Can you turn the lines from the one containing "ture ed espe" to the one containing "are dotata di" into a numbered list, leaving out any blank lines?

### Source data

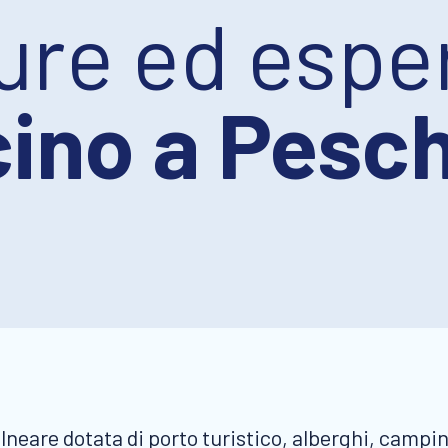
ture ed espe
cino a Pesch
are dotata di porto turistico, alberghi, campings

######
### Source data

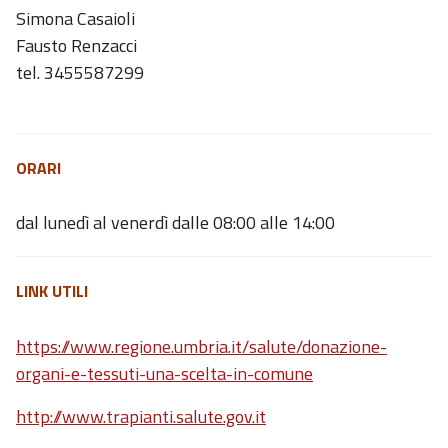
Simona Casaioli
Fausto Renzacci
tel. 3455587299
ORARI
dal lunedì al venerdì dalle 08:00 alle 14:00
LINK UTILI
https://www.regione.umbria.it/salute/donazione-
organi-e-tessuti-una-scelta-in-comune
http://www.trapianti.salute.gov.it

######

» **Task result**:
1. ture ed espe
2. cino a Pesch
3. are dotata di porto turistico, alberghi, campings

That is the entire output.